Charles de Gaulle, Mémoires d'espoir
Lorsque le général de Gaulle revient au pouvoir en 1958, il doit assumer l'héritage économique contrasté de la IVe République. Dans le domaine des finances publiques, le précédent régime a dû, pour reconstruire et moderniser le pays, accumuler les déficits budgétaires, alourdir la dette publique, financer les dépenses par une inflation qui s'est aggravée avec la guerre d'Algérie. Cela, ajouté à un déficit chronique de la balance commerciale, explique la dépréciation du franc qui fut dévalué à six reprises depuis la Libération.
De Gaulle entreprend un assainissement financier afin de libérer les échanges pour soumettre l'économie française à la concurrence internationale et lui permettre d'entrer effectivement dans le Marché commun. Il fait appel à Antoine Pinay, ancien parlementaire de la IVe République chargé d'inspirer la confiance aux décideurs économiques et aux petits épargnants, ainsi qu'à Jacques Rueff, théoricien du libéralisme et ancien conseiller de Poincaré, pour mettre en œuvre ce plan de redressement et rendre « au vieux franc français une substance conforme au respect qui lui est dû ».
Parallèlement à une dévaluation de 17,5 %, le gouvernement crée en décembre 1958 le franc lourd qui vaut 100 anciens francs. La monnaie française est mise à parité avec les solides devises comme le deutsche Mark ou le franc suisse. Le nouveau franc, redevenu le « franc » le 1er janvier 1963, est resté stable jusqu'en 1969. Si le général de Gaulle est parvenu difficilement à maintenir sa valeur jusqu'à son départ, les tendances inflationnistes n'ont cessé de peser sur l'expansion française.
    

Il s'agit de la monnaie, critère de la santé économique et condition du crédit, dont la solidité garantit et attire l'épargne, encourage l'esprit d'entreprise, contribue à la paix sociale, procure l'influence internationale, mais dont l'affaiblissement déchaîne l'inflation et le gaspillage, étouffe l'essor, suscite le trouble, compromet l'indépendance ; je donnerai à la France un franc modèle, dont la parité ne changera pas aussi longtemps que je serai là et que même, malgré les mauvais coups portés à notre pays au printemps de 1968 par l'alliance des chimères, des chantages et des lâchetés, je maintiendrai jusqu'au bout grâce aux énormes réserves de devises et d'or que la confiance aura, en dix ans, accumulées dans nos caisses. 

[…]

La deuxième série de décisions prévue par le projet se rapporte à la monnaie. Le but est que celle-ci, après les onze diminutions de parité qu'elle a subies depuis 1914 où elle était encore le « franc-or » de Napoléon, soit, à la fin des fins, rétablie sur une base stable et fixée de manière à ce que les prix de nos produits deviennent compétitifs dans la concurrence mondiale où nous allons nous engager. Aussi, une dévaluation de 17,5 % est-elle recommandée. Mais il s'agit qu'à partir de là notre monnaie ait désormais une valeur immuable, non point seulement proclamée en France - ce qui conduit à interdire, comme autant de doutes affichés, toutes les indexations à l'exception de celle du SMIG1 - mais aussi reconnue par l'étranger. Le franc sera donc convertible, c'est-à-dire librement interchangeable avec les autres devises. En outre, pour rendre au vieux franc français, dont les pertes expriment nos épreuves, une substance respectable, le franc nouveau, valant cent anciens, apparaîtra dans les comptes ainsi que sur l'avers des pièces et le libellé des billets.

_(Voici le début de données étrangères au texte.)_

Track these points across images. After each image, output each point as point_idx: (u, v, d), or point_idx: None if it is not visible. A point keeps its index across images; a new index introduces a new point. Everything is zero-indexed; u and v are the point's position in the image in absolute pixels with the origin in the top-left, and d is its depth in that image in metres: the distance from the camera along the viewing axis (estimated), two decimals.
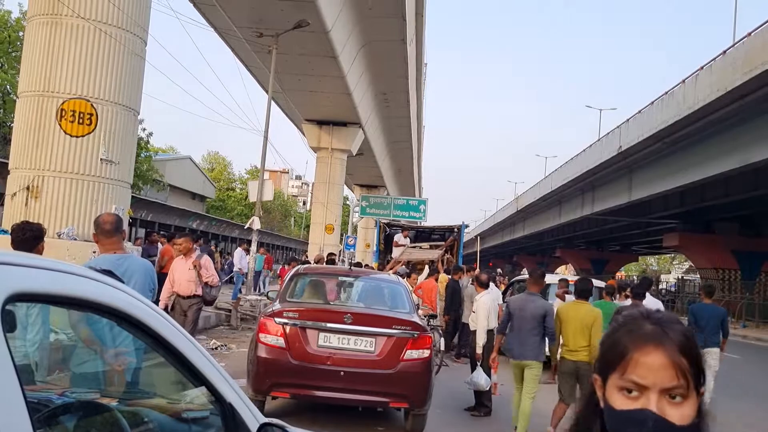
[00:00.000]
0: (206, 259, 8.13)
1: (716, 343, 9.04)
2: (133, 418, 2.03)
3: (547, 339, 6.82)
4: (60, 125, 9.93)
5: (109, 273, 1.78)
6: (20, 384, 1.32)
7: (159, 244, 14.20)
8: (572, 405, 6.37)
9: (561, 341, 6.79)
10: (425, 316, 11.08)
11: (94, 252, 9.32)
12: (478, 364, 7.80)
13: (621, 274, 63.83)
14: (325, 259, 16.60)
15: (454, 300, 12.17)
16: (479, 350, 7.82)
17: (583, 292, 7.02)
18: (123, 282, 1.83)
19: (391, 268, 15.11)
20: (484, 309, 7.98)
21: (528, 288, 7.23)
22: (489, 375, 7.90)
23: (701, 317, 9.18)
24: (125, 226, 5.05)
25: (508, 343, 7.03)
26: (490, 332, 8.03)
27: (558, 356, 6.86)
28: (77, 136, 10.02)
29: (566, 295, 10.83)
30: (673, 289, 47.86)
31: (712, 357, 8.91)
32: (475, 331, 8.06)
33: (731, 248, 33.33)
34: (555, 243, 56.96)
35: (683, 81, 21.51)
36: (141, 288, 4.17)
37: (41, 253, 4.12)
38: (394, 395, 6.25)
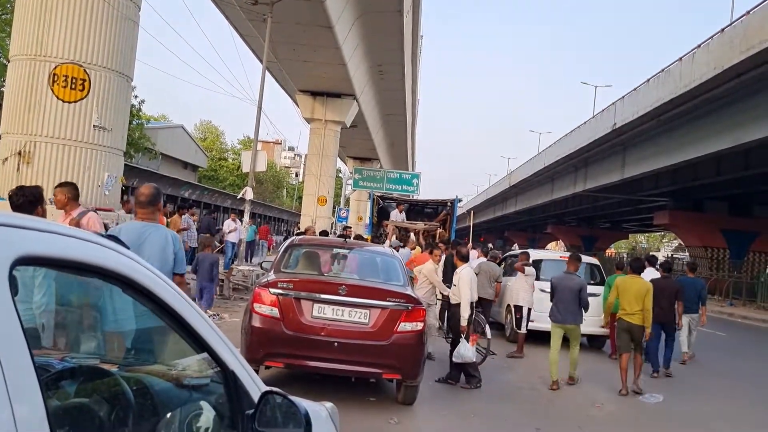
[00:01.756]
0: (90, 218, 5.89)
1: (696, 309, 10.90)
2: (134, 383, 2.03)
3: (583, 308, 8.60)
4: (52, 90, 9.81)
5: (113, 238, 1.76)
6: (29, 349, 1.31)
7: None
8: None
9: (620, 306, 8.60)
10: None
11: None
12: (463, 336, 7.87)
13: (611, 251, 64.31)
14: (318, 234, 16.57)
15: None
16: (464, 323, 7.88)
17: (637, 268, 8.92)
18: (128, 248, 1.81)
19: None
20: (466, 282, 8.02)
21: (567, 268, 8.97)
22: None
23: (686, 288, 10.72)
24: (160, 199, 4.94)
25: (551, 311, 8.76)
26: (472, 304, 8.08)
27: (617, 317, 8.78)
28: (70, 102, 9.90)
29: (526, 267, 10.99)
30: None
31: (693, 320, 11.02)
32: (458, 304, 8.10)
33: (720, 227, 33.57)
34: (546, 219, 57.19)
35: (680, 59, 21.42)
36: (157, 253, 4.42)
37: (44, 217, 4.07)
38: (387, 367, 6.30)
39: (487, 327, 9.36)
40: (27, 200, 4.14)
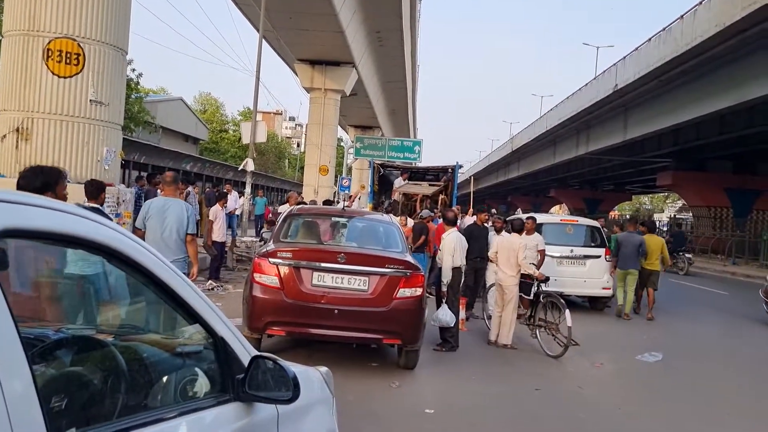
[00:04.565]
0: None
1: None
2: (129, 352, 2.08)
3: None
4: (47, 65, 9.75)
5: (96, 210, 1.79)
6: (14, 320, 1.35)
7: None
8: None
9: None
10: (536, 281, 8.71)
11: None
12: (444, 301, 7.94)
13: (614, 213, 64.29)
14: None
15: (474, 247, 9.70)
16: (444, 288, 7.95)
17: (652, 229, 12.71)
18: (110, 218, 1.85)
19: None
20: (449, 247, 8.05)
21: (627, 228, 12.35)
22: (456, 312, 8.04)
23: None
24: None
25: (619, 261, 11.65)
26: (456, 270, 8.11)
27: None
28: (65, 77, 9.85)
29: (535, 234, 11.01)
30: (665, 228, 48.30)
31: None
32: (440, 268, 8.17)
33: (724, 186, 33.49)
34: (549, 183, 57.08)
35: (681, 17, 21.12)
36: (176, 219, 6.16)
37: (65, 200, 4.05)
38: (388, 332, 6.39)
39: (567, 312, 7.96)
40: (44, 180, 4.20)
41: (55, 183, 4.10)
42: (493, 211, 29.43)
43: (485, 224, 11.13)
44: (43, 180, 4.10)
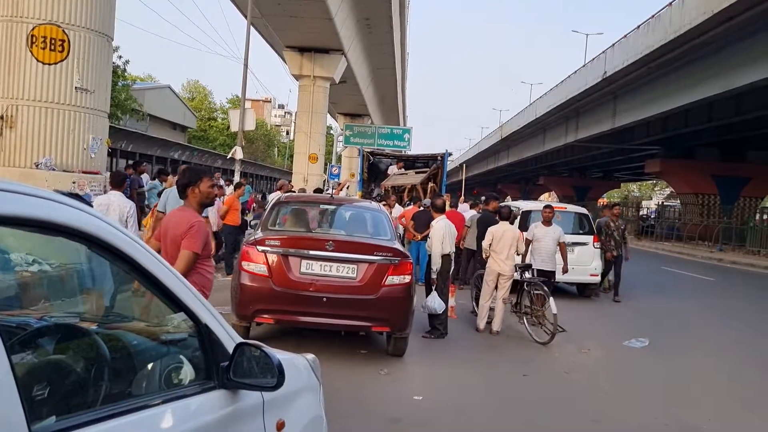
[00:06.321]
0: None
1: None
2: (112, 341, 2.07)
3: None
4: (31, 52, 9.65)
5: (76, 197, 1.77)
6: None
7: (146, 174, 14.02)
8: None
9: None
10: (520, 268, 8.83)
11: (74, 182, 9.27)
12: (434, 288, 7.95)
13: (603, 200, 64.51)
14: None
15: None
16: (434, 275, 7.96)
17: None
18: (91, 205, 1.82)
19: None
20: (438, 234, 8.03)
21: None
22: (446, 300, 8.05)
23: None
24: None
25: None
26: (445, 257, 8.11)
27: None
28: (50, 64, 9.76)
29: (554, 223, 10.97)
30: (653, 215, 48.62)
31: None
32: (430, 255, 8.17)
33: (711, 173, 33.69)
34: (538, 170, 57.22)
35: (670, 3, 21.13)
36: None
37: (206, 195, 4.37)
38: (376, 320, 6.39)
39: (552, 300, 8.02)
40: (181, 184, 4.42)
41: (198, 180, 4.35)
42: (483, 198, 29.34)
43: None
44: (188, 177, 4.39)
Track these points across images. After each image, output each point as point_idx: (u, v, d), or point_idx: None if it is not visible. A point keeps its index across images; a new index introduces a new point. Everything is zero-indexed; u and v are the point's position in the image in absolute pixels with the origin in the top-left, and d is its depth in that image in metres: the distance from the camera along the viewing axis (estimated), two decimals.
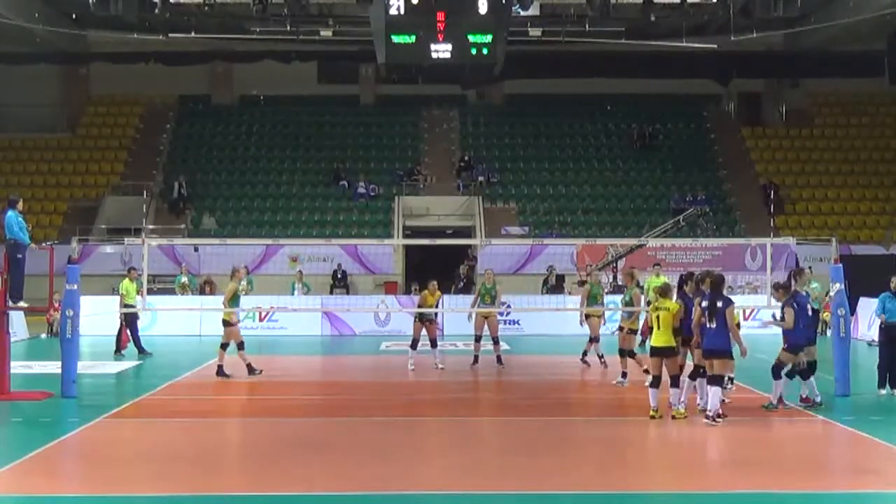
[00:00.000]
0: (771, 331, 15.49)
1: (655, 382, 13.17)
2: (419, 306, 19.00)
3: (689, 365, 13.76)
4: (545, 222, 34.59)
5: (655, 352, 13.24)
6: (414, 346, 18.73)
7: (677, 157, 38.10)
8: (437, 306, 19.36)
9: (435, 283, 19.22)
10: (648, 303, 22.96)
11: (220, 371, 17.55)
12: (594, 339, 18.97)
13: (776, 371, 14.05)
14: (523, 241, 32.21)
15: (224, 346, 17.69)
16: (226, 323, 17.85)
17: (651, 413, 13.02)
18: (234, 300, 17.88)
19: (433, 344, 18.82)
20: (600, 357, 18.87)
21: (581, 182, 37.04)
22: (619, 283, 26.22)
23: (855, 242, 33.15)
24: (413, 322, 18.99)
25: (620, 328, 17.22)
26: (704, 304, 13.00)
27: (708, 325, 12.90)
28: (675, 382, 13.10)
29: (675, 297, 14.02)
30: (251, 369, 17.55)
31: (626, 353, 16.63)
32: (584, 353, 19.09)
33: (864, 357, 20.31)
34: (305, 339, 26.06)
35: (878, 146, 38.48)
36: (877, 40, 33.89)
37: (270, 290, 29.03)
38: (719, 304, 12.91)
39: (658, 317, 13.11)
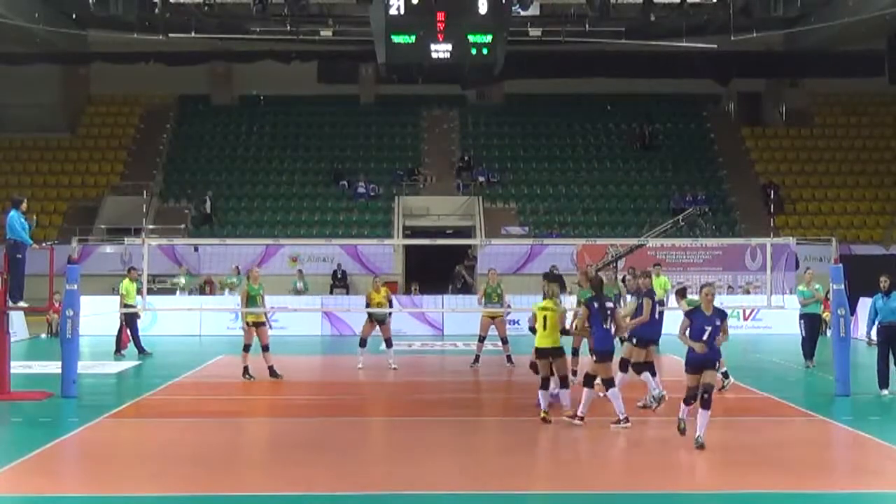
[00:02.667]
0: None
1: (545, 384, 12.96)
2: (367, 305, 18.86)
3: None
4: (545, 222, 34.59)
5: (542, 353, 13.02)
6: (362, 344, 18.71)
7: (677, 157, 38.09)
8: (389, 305, 19.19)
9: (379, 280, 19.34)
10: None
11: (272, 372, 17.50)
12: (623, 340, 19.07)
13: (624, 365, 14.02)
14: (523, 241, 32.20)
15: (265, 349, 17.55)
16: (254, 324, 17.64)
17: (542, 415, 12.85)
18: (250, 301, 17.71)
19: (388, 344, 18.86)
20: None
21: (581, 182, 37.04)
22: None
23: (855, 242, 33.14)
24: (364, 322, 18.95)
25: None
26: (597, 305, 12.86)
27: (604, 326, 12.80)
28: (565, 383, 12.98)
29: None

1. SMIG : salaire minimum interprofessionnel garanti créé en 1950, indexé sur les prix afin que le pouvoir d'achat de ce minimum vital soit préservé. Il est remplacé par le SMIC en 1968, salaire minimum interprofessionnel de croissance, afin d'ajouter à l'indexation sur les prix un mécanisme d'indexation sur la croissance et les gains de productivité.

C. de Gaulle, Mémoires d'espoir, « Le Renouveau », Paris : Plon, 1970-1971.